* OBJECTIVE A
Please rewrite the listing from its start through the line containing "No, it is in front of (521, 237).", replacing "beige cotton shirt" with "tan linen shirt" and leaving everything else unchanged.

* QUOTED PASSAGE

To give you an example, I think when we look back first half of the year, our well cost were probably run in the $11.5 million range. Again, I would focus on location of our acreage; we're in the deeper part of the basin. Typically our wells are going to run between 10,000 and 11,000 of vertical feet, may be 10.5 and 11.5 (ph). We've seen those well cost come down nearly 10 from that number already. We think today we are in that $10.5 million range. And a lot of that's been driven by the efficiency of our drilling team that has done a great job of bringing our drilling base down from kind of a mid-30s number to a low 20s number today.
We've also seen almost across the board reduction in costs. Again, I think this speaks to the volumes to the basin, this base under stress last couple of years. People were trying to save acreage. We were trying to get around, prove everything up; services are trying to catch up with the drilling rig count. I think we look today; the drilling rig count's been pretty stable, little over 200 rigs. I think the quality of all operators is improving out here. I think everybody's getting more efficient. The service side continues to build out. I know in our case we use (inaudible) for all of our completion. They've done a great job of bringing in additional equipment. We now have backups that we didn’t have two years ago or year ago or six months ago. So all of a sudden if we have a breakdown on our completion, we get a new equipment coming out of the field offices within hours, it used to be within days. So all these things are helping us improve our efficiencies here. And I think this place headed to better time certainly.
We are going to continue to run eight rigs probably for the next three months. At that point we do have one rig that we are considering laying down. It’s the only rig in our fleet that we have a skid package on or walking package. As we do all drilling on pads, two to four, we're going to try a six well pad, we want to see all our rigs be equipped with either the skid bags or pads. So we're a walking package. So you could see us go back to seen rigs as we go into 2013.
This slide of our EURs, again, we use $10.5 million well cost. I think it’s a very fair number today. These wells are really performing well. As we look to core areas of our acreage, when I speak for our areas, we have about 155,000 acres in total. I would tell you probably 25 of that is probably a tier two type property. The balance is pretty solid acreage and we are going to see EURs 650,000 up to 1 million barrels. There's been a lot of discussion and recent transactions. These numbers aren't unusual. We all have wells that are doing the same type of performance. We continue to talk a little bit lower numbers just from a public standpoint but these wells are really delivering today.
The other thing I think that comes into play here is the barrels of oil equivalent. As we move from the eastern side of our play over in Dunn County to the western side in McKenzie County, you see a dramatic change in the oil gas ratio. In Dunn County we see a 600 to 800 GOR ratio. On the west side you can see a doubling to more of that. From a gas standpoint and certainly when we look at the economics of the play, it’s the oil that's driving these present values. So I think there's a really solid economic well.
Lynn talked a little bit about our acreage, when we talk about the Dunn county, that's kind of our east of the Nesson, and we're going to break the presentation around these two eastern kind of west of the Nesson. So give you a little idea where we're headed.
Just quickly to remind everybody what we're talking about. We talked about two formations here. The middle Bakken which is sandwiched between the two shales, which are our source rock. We're working on the Three Forks. The Three Forks is a much larger interval. There's a lot of work being done on the various ventures at this point. From Kodiak standpoint, we mostly drill the upper bench; we're well aware what's going on out here. We're evaluating it.
We think it's all positive and we've got a slide in here we talk about drillable locations. This number is going to go up from where we're at today. It's not going down. So I think this is all positive, a highly private system continues to surprise all of us out here.

Scene-based spatial questions:

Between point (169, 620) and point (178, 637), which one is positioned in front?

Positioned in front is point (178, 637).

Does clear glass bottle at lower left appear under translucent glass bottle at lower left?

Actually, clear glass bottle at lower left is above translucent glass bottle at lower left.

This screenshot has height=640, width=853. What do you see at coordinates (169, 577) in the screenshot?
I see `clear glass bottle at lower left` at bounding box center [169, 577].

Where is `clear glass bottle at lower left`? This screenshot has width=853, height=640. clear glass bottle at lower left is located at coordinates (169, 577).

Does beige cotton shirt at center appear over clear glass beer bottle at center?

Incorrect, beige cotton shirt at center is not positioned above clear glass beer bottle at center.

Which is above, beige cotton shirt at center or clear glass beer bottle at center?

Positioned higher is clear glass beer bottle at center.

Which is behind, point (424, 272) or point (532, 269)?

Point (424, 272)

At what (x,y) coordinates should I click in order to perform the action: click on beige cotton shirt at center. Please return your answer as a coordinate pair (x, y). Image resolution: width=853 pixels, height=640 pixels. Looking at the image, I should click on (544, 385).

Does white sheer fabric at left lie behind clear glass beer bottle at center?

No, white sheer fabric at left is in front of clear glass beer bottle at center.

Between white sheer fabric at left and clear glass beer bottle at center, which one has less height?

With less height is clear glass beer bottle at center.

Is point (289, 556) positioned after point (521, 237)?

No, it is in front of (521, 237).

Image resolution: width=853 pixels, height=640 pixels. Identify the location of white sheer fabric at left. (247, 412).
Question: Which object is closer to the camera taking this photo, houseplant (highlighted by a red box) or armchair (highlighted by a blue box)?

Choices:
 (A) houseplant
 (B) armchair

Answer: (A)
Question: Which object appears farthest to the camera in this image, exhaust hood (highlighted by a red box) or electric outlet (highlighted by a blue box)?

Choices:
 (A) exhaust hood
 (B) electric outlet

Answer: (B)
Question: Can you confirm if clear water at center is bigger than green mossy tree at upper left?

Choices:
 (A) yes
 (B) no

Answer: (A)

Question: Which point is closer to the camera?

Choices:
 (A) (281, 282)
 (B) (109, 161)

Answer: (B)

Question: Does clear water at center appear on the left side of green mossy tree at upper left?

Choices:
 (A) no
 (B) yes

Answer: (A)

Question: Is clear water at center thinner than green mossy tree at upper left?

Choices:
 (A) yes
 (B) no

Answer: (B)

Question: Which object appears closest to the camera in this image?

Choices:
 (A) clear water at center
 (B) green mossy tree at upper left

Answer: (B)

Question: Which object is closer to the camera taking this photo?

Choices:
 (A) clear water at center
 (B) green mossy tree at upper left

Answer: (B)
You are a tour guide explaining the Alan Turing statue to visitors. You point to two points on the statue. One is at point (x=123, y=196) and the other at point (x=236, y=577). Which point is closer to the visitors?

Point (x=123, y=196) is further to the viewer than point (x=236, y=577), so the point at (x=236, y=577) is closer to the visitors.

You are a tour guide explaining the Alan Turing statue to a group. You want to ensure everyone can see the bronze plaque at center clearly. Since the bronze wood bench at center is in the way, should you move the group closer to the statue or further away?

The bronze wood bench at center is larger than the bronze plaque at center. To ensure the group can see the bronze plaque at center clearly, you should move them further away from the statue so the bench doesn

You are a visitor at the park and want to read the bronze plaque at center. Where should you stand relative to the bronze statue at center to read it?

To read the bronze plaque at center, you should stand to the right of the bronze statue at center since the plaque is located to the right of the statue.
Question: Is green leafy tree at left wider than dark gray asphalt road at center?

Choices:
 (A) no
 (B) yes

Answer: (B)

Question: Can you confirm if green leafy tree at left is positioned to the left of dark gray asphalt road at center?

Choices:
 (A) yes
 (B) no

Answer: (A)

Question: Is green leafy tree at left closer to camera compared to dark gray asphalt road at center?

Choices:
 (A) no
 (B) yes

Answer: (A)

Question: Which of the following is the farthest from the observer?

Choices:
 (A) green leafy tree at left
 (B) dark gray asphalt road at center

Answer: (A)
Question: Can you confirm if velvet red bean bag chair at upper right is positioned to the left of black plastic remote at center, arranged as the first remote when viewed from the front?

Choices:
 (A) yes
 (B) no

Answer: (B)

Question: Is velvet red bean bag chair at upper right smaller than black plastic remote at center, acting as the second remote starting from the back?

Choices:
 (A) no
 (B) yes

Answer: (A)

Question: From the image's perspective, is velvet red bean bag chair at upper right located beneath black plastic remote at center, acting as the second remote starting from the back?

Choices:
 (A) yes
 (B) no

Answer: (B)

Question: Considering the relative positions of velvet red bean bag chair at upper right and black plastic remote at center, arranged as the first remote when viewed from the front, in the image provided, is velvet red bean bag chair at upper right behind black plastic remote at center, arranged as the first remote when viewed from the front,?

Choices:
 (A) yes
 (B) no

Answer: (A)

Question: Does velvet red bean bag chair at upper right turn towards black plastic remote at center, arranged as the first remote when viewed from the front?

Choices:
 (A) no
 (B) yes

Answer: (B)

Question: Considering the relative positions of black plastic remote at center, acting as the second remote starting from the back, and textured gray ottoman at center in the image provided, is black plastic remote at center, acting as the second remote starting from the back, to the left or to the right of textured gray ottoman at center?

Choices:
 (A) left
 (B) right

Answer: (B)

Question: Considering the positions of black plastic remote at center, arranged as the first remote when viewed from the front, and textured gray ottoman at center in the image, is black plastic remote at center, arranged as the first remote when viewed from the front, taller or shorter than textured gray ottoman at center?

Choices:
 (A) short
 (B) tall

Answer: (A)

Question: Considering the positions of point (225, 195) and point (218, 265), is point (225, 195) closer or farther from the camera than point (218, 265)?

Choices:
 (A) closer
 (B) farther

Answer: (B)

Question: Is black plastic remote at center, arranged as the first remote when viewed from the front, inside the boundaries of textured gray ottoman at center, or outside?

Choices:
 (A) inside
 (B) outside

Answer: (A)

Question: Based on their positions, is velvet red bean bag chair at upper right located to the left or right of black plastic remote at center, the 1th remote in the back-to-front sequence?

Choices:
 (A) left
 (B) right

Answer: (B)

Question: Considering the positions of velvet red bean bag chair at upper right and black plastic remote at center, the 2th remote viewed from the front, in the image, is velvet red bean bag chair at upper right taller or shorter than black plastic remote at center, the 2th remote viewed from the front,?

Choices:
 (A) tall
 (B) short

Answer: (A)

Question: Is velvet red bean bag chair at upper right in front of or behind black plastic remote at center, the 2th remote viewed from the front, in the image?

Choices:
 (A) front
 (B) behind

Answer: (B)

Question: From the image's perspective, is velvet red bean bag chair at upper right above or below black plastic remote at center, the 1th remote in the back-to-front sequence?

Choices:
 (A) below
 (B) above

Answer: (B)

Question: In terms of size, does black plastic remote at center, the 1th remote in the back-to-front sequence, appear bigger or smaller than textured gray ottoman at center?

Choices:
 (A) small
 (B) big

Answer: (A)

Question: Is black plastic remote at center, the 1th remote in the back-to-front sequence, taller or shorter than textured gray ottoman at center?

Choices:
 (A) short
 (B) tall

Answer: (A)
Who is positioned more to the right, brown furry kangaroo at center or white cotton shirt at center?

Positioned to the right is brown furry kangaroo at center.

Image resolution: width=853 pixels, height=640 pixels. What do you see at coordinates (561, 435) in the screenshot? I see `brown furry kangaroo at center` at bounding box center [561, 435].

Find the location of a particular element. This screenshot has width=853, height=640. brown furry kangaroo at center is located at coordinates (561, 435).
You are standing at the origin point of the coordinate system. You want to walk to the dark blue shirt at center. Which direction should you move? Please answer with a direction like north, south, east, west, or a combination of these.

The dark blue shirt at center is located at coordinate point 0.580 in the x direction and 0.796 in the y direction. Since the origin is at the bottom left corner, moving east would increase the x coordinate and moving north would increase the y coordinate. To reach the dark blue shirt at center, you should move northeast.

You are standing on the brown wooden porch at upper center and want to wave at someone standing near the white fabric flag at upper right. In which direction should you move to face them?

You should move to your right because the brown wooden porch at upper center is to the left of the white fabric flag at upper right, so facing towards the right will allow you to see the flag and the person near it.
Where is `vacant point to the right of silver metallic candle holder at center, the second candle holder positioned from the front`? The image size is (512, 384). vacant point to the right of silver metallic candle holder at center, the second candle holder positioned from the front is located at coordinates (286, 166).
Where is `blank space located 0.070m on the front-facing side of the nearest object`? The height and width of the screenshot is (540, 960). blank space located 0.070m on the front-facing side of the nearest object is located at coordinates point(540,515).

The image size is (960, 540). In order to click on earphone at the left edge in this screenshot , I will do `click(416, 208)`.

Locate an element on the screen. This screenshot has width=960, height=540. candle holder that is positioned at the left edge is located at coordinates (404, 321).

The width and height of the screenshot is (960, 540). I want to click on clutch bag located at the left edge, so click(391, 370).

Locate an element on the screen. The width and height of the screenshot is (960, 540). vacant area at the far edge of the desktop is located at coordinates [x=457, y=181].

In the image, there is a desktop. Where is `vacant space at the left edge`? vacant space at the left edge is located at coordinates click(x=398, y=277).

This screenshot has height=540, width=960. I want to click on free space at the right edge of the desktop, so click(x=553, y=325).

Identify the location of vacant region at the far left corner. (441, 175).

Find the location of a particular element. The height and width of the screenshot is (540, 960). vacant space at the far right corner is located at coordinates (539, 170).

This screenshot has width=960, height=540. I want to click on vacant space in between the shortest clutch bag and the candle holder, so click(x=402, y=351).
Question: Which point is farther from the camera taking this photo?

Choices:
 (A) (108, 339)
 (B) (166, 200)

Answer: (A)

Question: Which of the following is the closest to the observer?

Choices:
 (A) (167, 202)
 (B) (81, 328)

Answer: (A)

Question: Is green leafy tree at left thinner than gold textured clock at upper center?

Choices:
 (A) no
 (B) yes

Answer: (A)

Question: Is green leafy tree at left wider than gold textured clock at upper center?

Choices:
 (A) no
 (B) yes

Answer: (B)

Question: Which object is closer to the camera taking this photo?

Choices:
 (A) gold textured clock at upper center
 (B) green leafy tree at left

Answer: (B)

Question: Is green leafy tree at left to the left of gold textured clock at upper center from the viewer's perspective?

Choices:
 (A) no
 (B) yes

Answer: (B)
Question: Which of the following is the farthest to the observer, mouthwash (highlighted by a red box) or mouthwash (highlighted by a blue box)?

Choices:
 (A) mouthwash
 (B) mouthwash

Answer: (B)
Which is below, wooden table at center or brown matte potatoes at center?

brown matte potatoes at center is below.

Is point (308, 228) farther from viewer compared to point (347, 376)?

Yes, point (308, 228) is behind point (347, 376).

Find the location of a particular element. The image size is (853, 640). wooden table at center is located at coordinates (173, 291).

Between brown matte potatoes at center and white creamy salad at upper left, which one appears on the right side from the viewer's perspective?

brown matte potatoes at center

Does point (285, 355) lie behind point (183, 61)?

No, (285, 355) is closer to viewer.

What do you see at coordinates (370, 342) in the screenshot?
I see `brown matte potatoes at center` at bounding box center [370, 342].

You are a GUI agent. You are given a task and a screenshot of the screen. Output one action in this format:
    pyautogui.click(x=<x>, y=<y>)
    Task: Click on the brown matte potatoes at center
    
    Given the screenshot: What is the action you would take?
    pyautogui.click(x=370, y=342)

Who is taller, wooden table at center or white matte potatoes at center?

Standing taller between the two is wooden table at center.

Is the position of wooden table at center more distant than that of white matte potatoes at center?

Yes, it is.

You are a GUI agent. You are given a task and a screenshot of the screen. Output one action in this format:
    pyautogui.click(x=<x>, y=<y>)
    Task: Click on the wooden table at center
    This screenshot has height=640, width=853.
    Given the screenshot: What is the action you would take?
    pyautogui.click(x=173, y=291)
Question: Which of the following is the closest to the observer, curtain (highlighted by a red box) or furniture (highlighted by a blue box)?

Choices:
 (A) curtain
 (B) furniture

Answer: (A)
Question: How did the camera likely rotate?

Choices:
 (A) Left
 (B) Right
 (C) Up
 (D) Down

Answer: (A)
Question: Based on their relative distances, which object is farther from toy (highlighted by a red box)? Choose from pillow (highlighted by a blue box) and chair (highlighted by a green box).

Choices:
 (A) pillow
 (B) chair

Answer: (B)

* OBJECTIVE B
In the drilling excerpt, what well cost does the speaker say the company is at today?

* EXERCISE ANSWER A
Between point (169, 620) and point (178, 637), which one is positioned in front?

Positioned in front is point (178, 637).

Does clear glass bottle at lower left appear under translucent glass bottle at lower left?

Actually, clear glass bottle at lower left is above translucent glass bottle at lower left.

This screenshot has height=640, width=853. What do you see at coordinates (169, 577) in the screenshot?
I see `clear glass bottle at lower left` at bounding box center [169, 577].

Where is `clear glass bottle at lower left`? This screenshot has width=853, height=640. clear glass bottle at lower left is located at coordinates (169, 577).

Does tan linen shirt at center appear over clear glass beer bottle at center?

Incorrect, tan linen shirt at center is not positioned above clear glass beer bottle at center.

Which is above, tan linen shirt at center or clear glass beer bottle at center?

Positioned higher is clear glass beer bottle at center.

Which is behind, point (424, 272) or point (532, 269)?

Point (424, 272)

At what (x,y) coordinates should I click in order to perform the action: click on tan linen shirt at center. Please return your answer as a coordinate pair (x, y). Image resolution: width=853 pixels, height=640 pixels. Looking at the image, I should click on (544, 385).

Does white sheer fabric at left lie behind clear glass beer bottle at center?

No, white sheer fabric at left is in front of clear glass beer bottle at center.

Between white sheer fabric at left and clear glass beer bottle at center, which one has less height?

With less height is clear glass beer bottle at center.

Is point (289, 556) positioned after point (521, 237)?

No, it is in front of (521, 237).

* EXERCISE ANSWER B
About $10.5 million per well.